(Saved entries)
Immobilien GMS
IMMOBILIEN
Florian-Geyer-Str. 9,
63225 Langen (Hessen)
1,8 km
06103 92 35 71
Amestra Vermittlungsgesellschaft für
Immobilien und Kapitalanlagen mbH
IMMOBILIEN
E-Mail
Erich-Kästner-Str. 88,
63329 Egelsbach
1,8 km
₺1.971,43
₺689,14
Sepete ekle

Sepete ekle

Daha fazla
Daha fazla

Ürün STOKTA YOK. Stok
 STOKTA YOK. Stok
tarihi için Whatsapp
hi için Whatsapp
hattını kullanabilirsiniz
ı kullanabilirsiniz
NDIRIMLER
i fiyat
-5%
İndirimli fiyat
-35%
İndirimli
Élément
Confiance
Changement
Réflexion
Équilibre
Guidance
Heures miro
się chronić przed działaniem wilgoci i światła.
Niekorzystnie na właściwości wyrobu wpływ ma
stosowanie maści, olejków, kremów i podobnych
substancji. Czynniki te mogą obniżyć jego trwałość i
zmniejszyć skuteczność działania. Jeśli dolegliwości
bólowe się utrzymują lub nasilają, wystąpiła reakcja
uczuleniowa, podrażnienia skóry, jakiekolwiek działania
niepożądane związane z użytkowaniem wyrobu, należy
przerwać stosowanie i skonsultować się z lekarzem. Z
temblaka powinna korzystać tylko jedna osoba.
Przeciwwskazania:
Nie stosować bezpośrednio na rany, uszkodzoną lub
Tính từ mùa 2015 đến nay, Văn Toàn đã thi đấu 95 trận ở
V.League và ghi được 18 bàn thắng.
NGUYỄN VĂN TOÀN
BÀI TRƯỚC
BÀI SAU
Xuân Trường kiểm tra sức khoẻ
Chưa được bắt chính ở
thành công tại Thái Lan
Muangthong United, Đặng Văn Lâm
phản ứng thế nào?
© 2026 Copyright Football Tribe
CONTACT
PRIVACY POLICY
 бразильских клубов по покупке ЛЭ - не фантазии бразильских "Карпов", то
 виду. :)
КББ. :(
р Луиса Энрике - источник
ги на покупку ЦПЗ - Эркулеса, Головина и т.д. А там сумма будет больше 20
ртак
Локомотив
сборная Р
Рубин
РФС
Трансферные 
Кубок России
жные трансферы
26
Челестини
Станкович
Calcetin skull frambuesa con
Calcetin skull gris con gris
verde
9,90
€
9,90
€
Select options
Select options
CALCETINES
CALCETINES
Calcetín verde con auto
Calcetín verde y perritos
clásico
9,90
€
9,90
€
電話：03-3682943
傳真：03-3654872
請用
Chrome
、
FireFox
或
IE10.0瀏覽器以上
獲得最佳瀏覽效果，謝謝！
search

Required work: Pick out each line in the records above that contains the string "verde", and copy those lines in their original order.

Answer space:
verde
Calcetín verde con auto
Calcetín verde y perritos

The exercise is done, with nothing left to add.